A post-processor runs on the data in between when the Destination File Type adapter runs and when the data is delivered to its final location. Use this to alter or augment data after it runs through the processing engine.
How To Add A Custom Processor
You add Custom Processors by adding code in the Custom Processors section of the Edit Flow Screen. There is a separate data entry box for the pre-processor and post-processor. When you deploy the flow, the custom processor will be automatically invoked at the appropriate time during the flow execution.
How to Write A Custom Processor
Custom processors are scripts written in Javascript. They run in a sandboxed Node.js environment running Node 14 or higher. You write your code using normal Node.js javascript conventions with the following special exceptions:
- You cannot write asynchronous code, async/await and Promises are not allowed.
- You cannot require or import libraries.
- Your code must execute within 30 seconds or it will be terminated resulting in a failure state.
- You cannot use scheduling functions such as setTimeout or setInterval.
- You cannot access the Symbol object or it's related functions.
- Your code must be less than or equal to 10,000 characters in total. This limit is per custom processor so you can include both a 10,000 character pre-processor and a 10,000 character post-processor in the same flow setup.
Within your script, you'll have access to the following global variables:
- sourceFiles (pre-processors only): An array of File objects including the data that was submitted to the flow. You should expect zero or more File objects. You may receive multiple file objects in certain scenarios like an email source connection where the body and each attachment are sent as separate file objects. You may need to iterate through the sourceFiles to identify the one you need to work with.

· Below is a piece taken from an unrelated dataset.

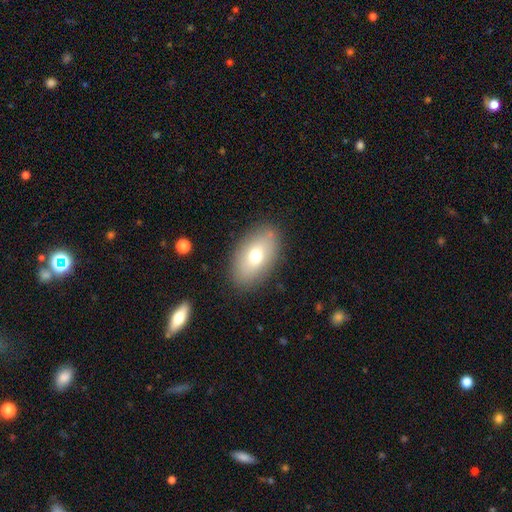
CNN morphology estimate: This is likely a smooth galaxy (69%). How rounded: clearly in between (90%). Merging: clearly none (85%).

- destinationFiles (post-processors only): An array of File objects including the data that was returned by the flow. You should expect zero or more File objects. You would receive an empty array if the destination file adapter did not return any data and you may receive multiple files if the output adapter returns multiple objects. For example, you may submit a CSV with multiple shipments which are output as separate shipment registration requests to a CO2 provider. In that case, each registration request would be represented by a different File object.
- userLog: An object that you can use to write messages that the user will see in the flow execution screen. The object has 3 functions which all take a single String variable: info(), warning(), and error().

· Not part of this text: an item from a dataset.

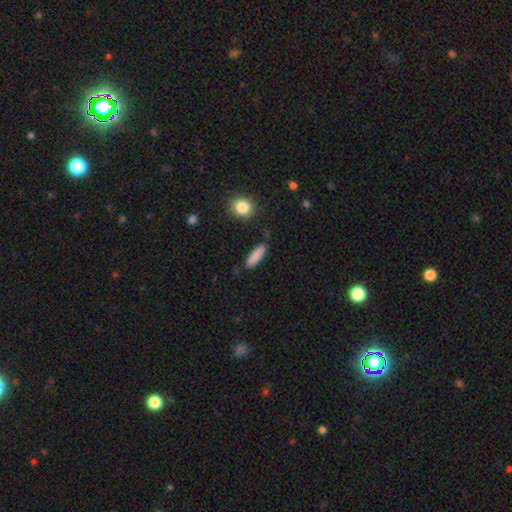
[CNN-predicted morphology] This appears to be a smooth galaxy with no disk features (86%) that is cigar-shaped (68%). Merging: none (83%).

- returnSuccess, returnSkipped, returnError: Call one of these functions as the last line that executes in your script and pass in an array of 0 or more file objects.

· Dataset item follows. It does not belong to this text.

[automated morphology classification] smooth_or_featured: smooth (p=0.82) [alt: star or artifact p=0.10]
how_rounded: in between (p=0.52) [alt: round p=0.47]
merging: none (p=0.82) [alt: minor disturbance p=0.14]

- lodash: An instance of the lodash library at version >= 4.17.21. This library is helpful for accomplishing many common javascript tasks for handling objects and arrays without writing extra code.
- xmldom: An instance of @xmldom/xmldom at version >= 0.8.8 that you can use to parse XML files.
- xpath: An instance of xpath at version >= 0.0.32 that you can use with xmldom to quickly access values in xml files via xpath notation.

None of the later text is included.